------ 本文抜粋 ------
カタカタカタカタッ!ガッシャンガッシャン!

ミシンや織り機の賑やかな音と共に、ヒジャブやアフリカ布のターバンを巻いた女性たちの笑い声を路地裏に響かせるギャラリー、その2階の小さな屋根裏部屋が僕に与えられた小さな工房だった。

ロミオのジュリエットの街ヴェローナ。

街全体が世界遺産に登録されているイタリアの小さな田舎街には、その美しい街並みを一目見ようと世界中から観光客が集まっている。

街の中心の広場には、イタリアを代表するハイブランドのブティックや小洒落たオープンレストランが並び、この街に訪れる者を楽しませていた。

華やかな中心地から迷路のような路地裏を15分。

観光客はまばらで、地元民が穏やかに散歩するような静かな地区にそのギャラリーはある。

“Laboratorio”(実験室)と呼ばれるそのギャラリーは、アフリカや中東からイタリアに逃れてきた難民女性たちを支援するNPO団体が運営していた。

Laboratorio代表のマリアから連絡を受けたのは、トリノ郊外の農場で働きながら寝泊まりしていたときだった。
------
目標 1. 次の(a)〜(c)がヴェローナの工房についての文章の内容と一致するかどうかを、それぞれ「はい」か「いいえ」で答え、判断の根拠となる本文の語句をそのまま引用してください。(a) ギャラリーは街の中心の広場に面している。(b) Laboratorioは難民女性を支援するNPO団体によって運営されている。(c) マリアから連絡を受けたとき、語り手はトリノ郊外の農場で働きながら寝泊まりしていた。
目標 2. ヴェローナの工房についての文章のうち、「街の中心の広場には、イタリア」を含む箇所から始めて「寝泊まりしていたときだった。」の後で終わる部分を、「NPO団体」を「慈善団体」に置き換えて書き直してください。
目標 3. ヴェローナの工房についての文章を、最後の一文の後から書き継いでください。
------ 保存された記録 ------
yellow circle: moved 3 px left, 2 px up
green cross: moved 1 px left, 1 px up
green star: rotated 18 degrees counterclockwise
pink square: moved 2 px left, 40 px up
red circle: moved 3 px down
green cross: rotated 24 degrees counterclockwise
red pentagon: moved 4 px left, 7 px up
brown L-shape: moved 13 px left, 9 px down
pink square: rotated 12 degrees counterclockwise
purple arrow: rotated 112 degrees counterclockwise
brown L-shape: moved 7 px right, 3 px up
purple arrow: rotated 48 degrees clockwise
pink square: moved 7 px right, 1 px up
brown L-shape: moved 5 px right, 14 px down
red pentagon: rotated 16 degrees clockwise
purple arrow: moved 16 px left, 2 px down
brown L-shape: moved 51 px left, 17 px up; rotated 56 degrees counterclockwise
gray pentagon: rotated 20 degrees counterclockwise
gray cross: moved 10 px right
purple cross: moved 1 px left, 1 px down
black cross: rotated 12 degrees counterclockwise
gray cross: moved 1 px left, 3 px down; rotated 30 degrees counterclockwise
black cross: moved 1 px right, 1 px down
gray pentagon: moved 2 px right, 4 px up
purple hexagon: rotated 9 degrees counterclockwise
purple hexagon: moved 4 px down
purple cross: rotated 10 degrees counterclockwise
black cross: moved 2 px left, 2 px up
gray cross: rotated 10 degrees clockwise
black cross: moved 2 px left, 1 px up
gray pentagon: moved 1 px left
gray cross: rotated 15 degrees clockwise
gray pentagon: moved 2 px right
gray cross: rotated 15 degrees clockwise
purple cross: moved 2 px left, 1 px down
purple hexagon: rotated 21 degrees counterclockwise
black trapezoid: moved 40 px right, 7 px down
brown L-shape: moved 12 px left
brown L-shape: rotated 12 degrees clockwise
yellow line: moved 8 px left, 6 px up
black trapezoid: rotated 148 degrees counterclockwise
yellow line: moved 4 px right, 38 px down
------
結果 1.
(a) いいえ。「華やかな中心地から迷路のような路地裏を15分。」
(b) はい。「アフリカや中東からイタリアに逃れてきた難民女性たちを支援するNPO団体が運営していた。」
(c) はい。「トリノ郊外の農場で働きながら寝泊まりしていたときだった。」

結果 2.
街の中心の広場には、イタリアを代表するハイブランドのブティックや小洒落たオープンレストランが並び、この街に訪れる者を楽しませていた。

華やかな中心地から迷路のような路地裏を15分。

観光客はまばらで、地元民が穏やかに散歩するような静かな地区にそのギャラリーはある。

“Laboratorio”(実験室)と呼ばれるそのギャラリーは、アフリカや中東からイタリアに逃れてきた難民女性たちを支援する慈善団体が運営していた。

Laboratorio代表のマリアから連絡を受けたのは、トリノ郊外の農場で働きながら寝泊まりしていたときだった。

結果 3.
増え続けるアフリカや中東からの難民支援に取り組んでいること、リサイクル素材からアクセサリーや小物を作り、その売り上げで作り手である女性たちの暮らしを支えていること、新たな加工品の開発に取り組んでいることなどが綴られており、最近牛革のハギレを手に入れが、使い道に困っており、もしヴェローナの近くに訪れることがあればギャラリーに滞在して、レザークラフトを教えて欲しいということだった。

滞在場所はアパートのキッチンのソファだが、滞在中の食べ物は提供してもらえるらしい。

レザークラフトは高校生の頃から趣味で続けていた。

願ったり叶ったりの好条件に、何一つ予定のない放浪者は、二つ返事で返答し、ヴェローナに到着したのはそれから2、3週間後のことだった。

駅に到着し、17kgのバックパックを抱えた僕は中心地を横切りギャラリーに向かった。

玄関を覗くと色鮮やかなバッグやポーチ、アクセサリーが並んでいて、女性たちはその奥でせっせとバッグや小物を作っている。

代表のマリアが迎えてくれ、2Fの工房に案内してくれた。

無数のミシンの糸が壁一面に並び、窓からはいかにもイタリアらしい路地裏の風景が広がっていた。

「私はソマリアから逃れてきたの。内戦が始まって。」

「私はリベリアから」

作り手である女性たちと軽い挨拶を交わし、夕方に滞在先へ戻った。

寝床は予定通りキッチンのカウチ(ソファー)。

イタリアに来てからとうもの、カウチからカウチを渡り歩く文字通りのカウチサーフィンが続いていた。

キッチンで寝る、つまりその住民がキッチンを使い終わるまで横になれないということになるのだが、そんな生活にもすでに馴染んでいた。

翌朝からキッチンから工房に通う日々が始まった。

窓の見える工房で、ハギレとなった革を使って、いつでも作り手たちが模倣できるように型紙とモデルを作り続けた。

様々なバックグラウンドを持つ女性たちの共通言語は、アラビア語でも、スワヒリ語でも、フランス語でもなく、覚えたてのイタリア語だった。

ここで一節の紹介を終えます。